Of course, change hasn’t come easily. Industry incumbents, including insurance brokers, hospitals, health plans, and pharmacy managers, make tremendous amounts of money maintaining the current system. Change will only come when the people with the checkbooks – the employers – step up and demand more value for the money they’re spending.

That also requires changes from the employers themselves. The days of outsourcing your healthcare to to the same old players are coming to an end. Businesses and organizations will need to staff up in new and innovative ways  – brokers, advisors, and consultants that understand the next generation of healthcare design. We’re moving away from buying the traditional health coverage bundle. Employers will need people with deep knowledge of specialty drugs, everyday services like MRIs and ACL repairs and complex cases like cancers and transplants, that can design care plans that negotiate direct purchases seeking higher quality and lower cost.

As with most changes, it helps to have younger people on board. Today’s 20- and 30-somethings aren’t burdened by 20 years of doing things the old way. They have been lucky enough to come into the business world when new ideas and frameworks are just beginning to take shape. They’re more willing to put down the spreadsheet and challenge the status quo, to see if there’s a better way to do it. They can readily see and embrace the new solutions, the transparency, simplicity, patient focus, and value-based care that should have been the focus all along.
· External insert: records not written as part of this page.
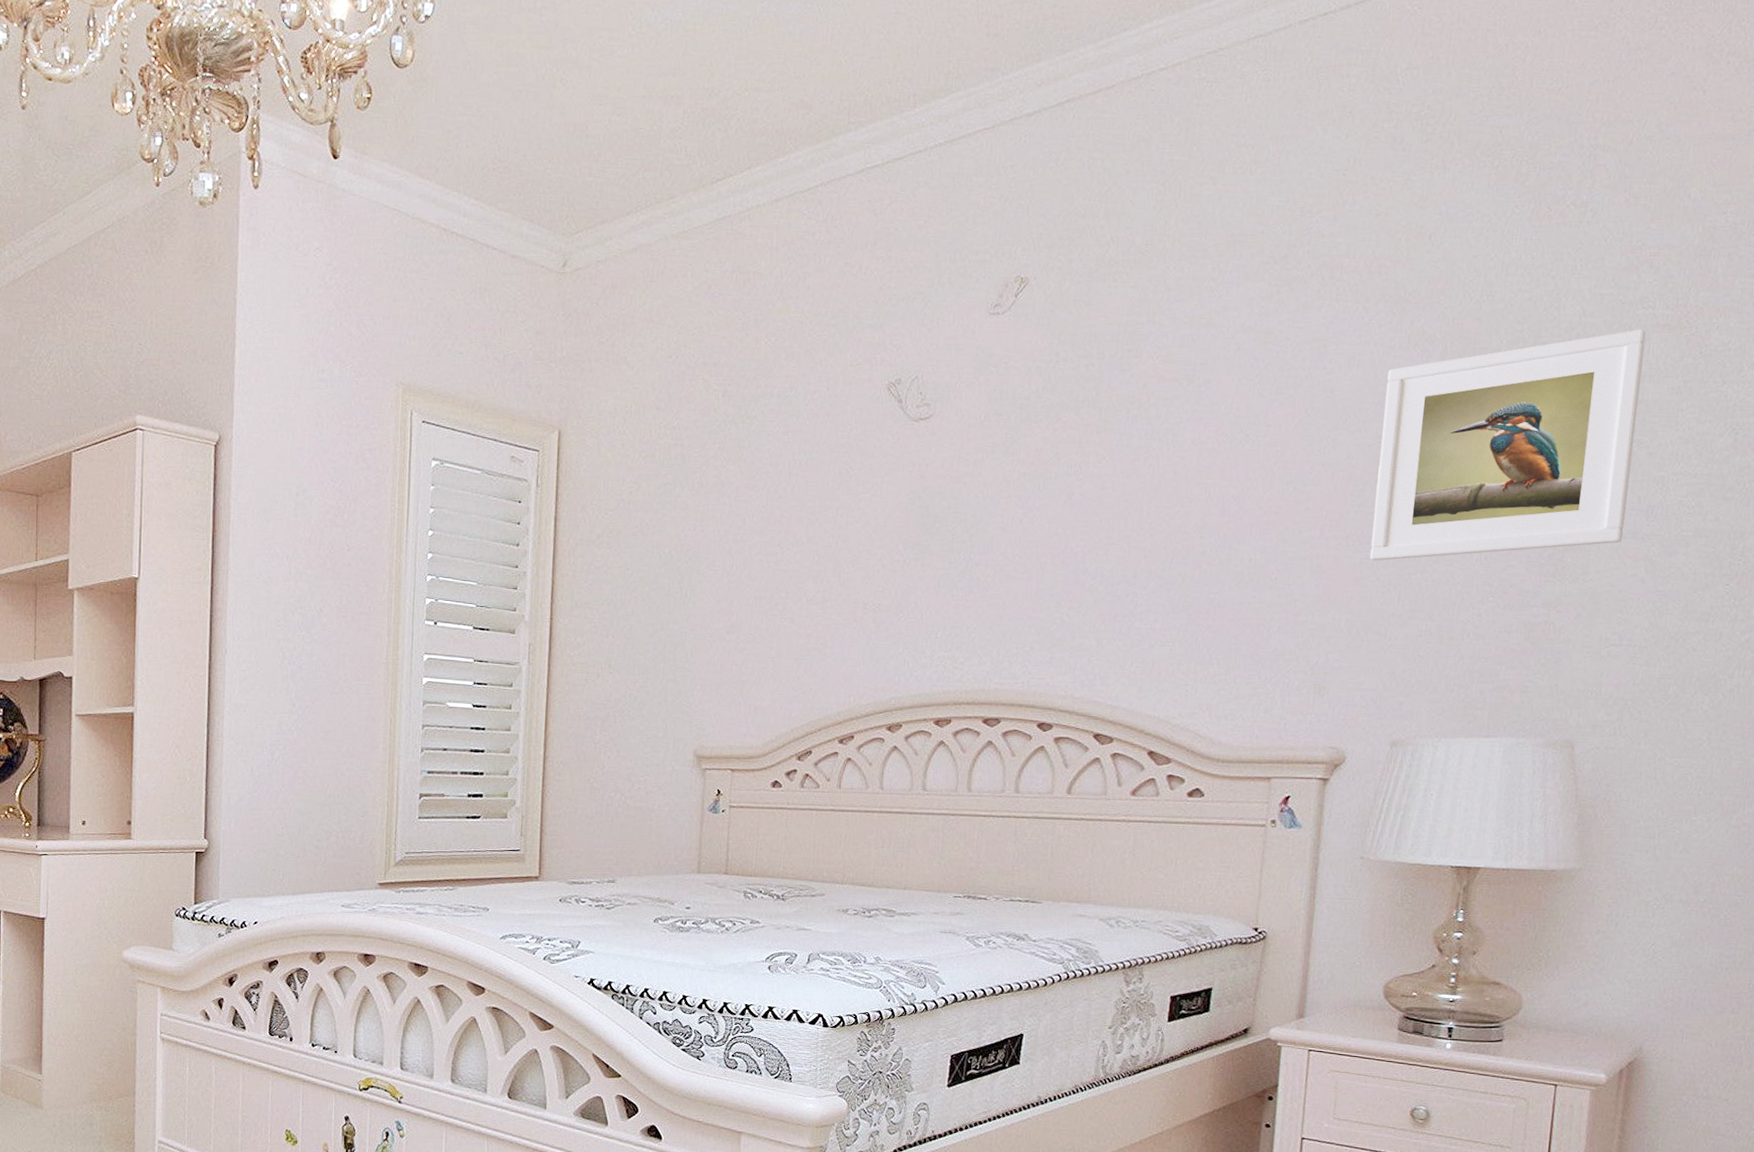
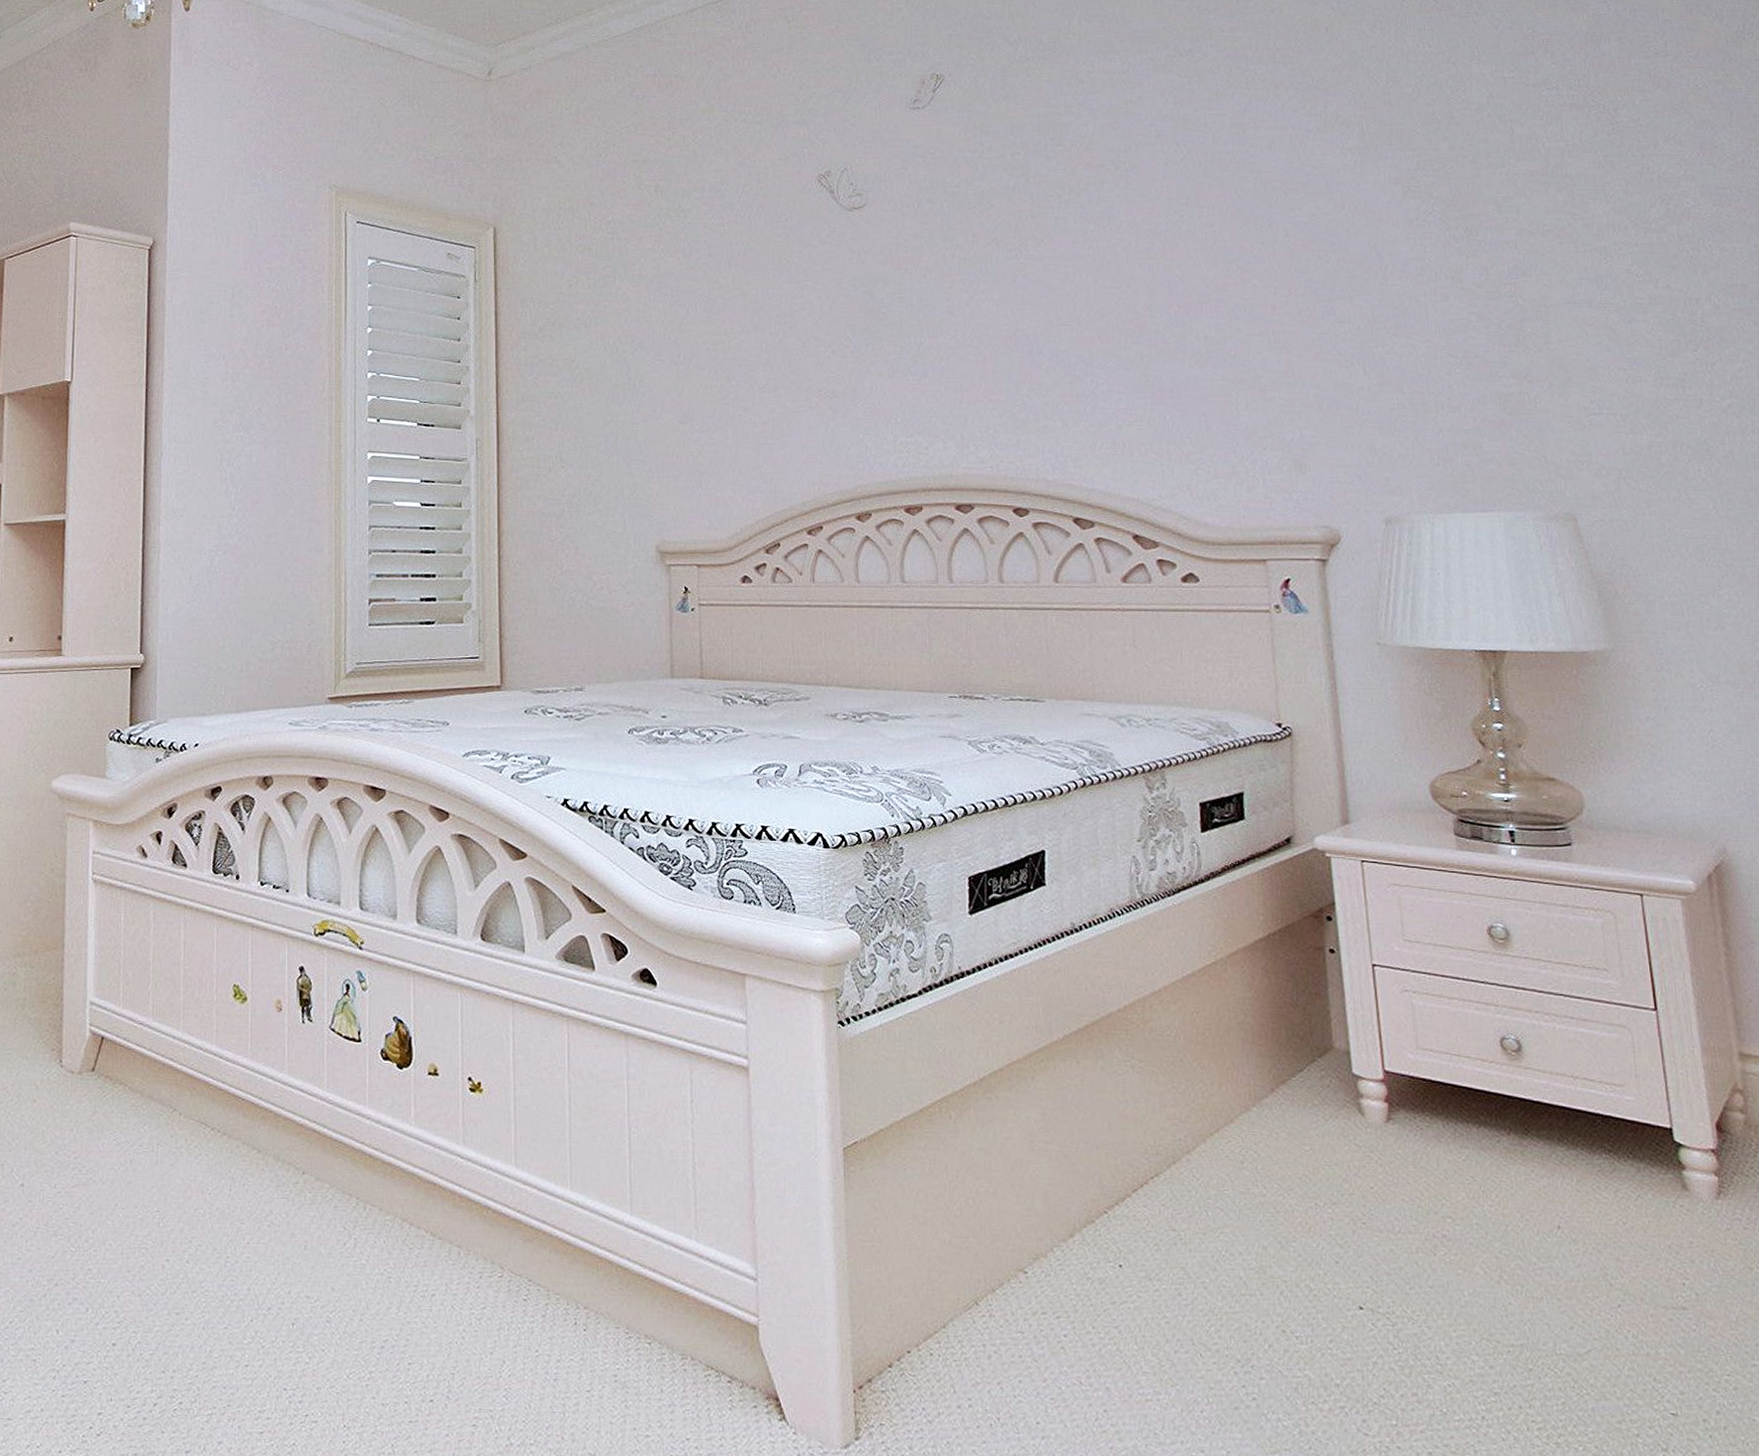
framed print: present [1370,329,1646,561] -> none [1310,108,1579,336]

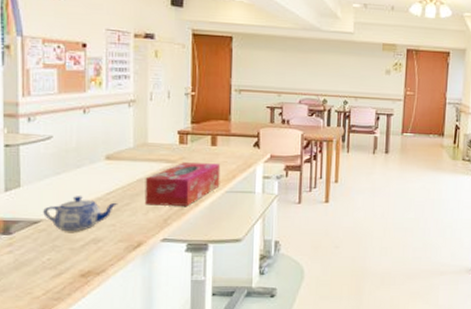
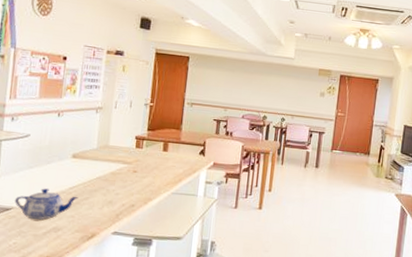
tissue box: present [144,162,221,206] -> none [101,164,170,204]

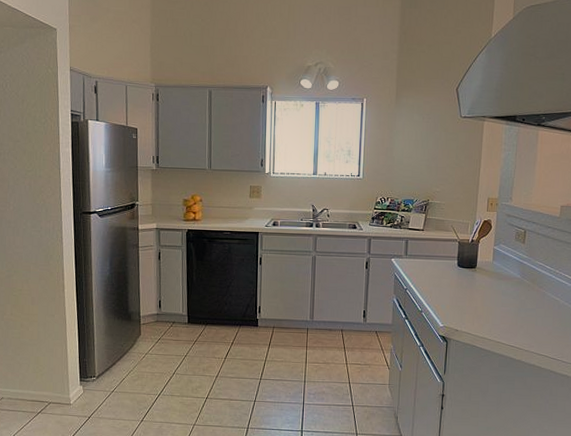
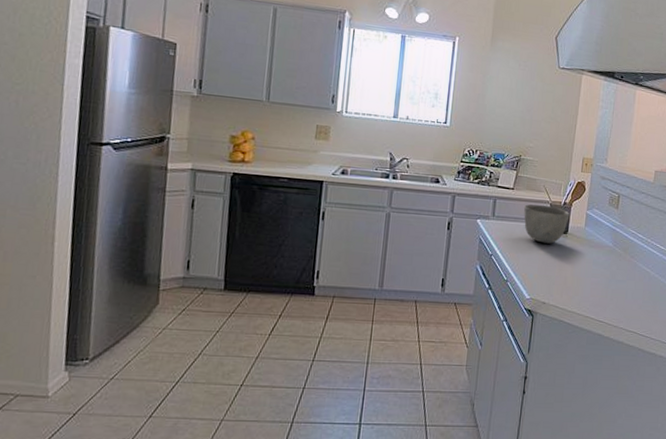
bowl: none [433,242,478,278] -> present [523,204,570,244]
I expect to see continued growth in new healthcare models in 2019, with public sector entities leading by example and the new crop of healthcare professionals helping to accelerate the transition. It’s getting easier every day to see that change isn’t hard – virtually anyone can do it.  It’s just a matter of time before we leave the confusion and high costs of the legacy system behind. More and more companies and employers are finding ways to say: “I no longer pay for volume. I only pay for value.”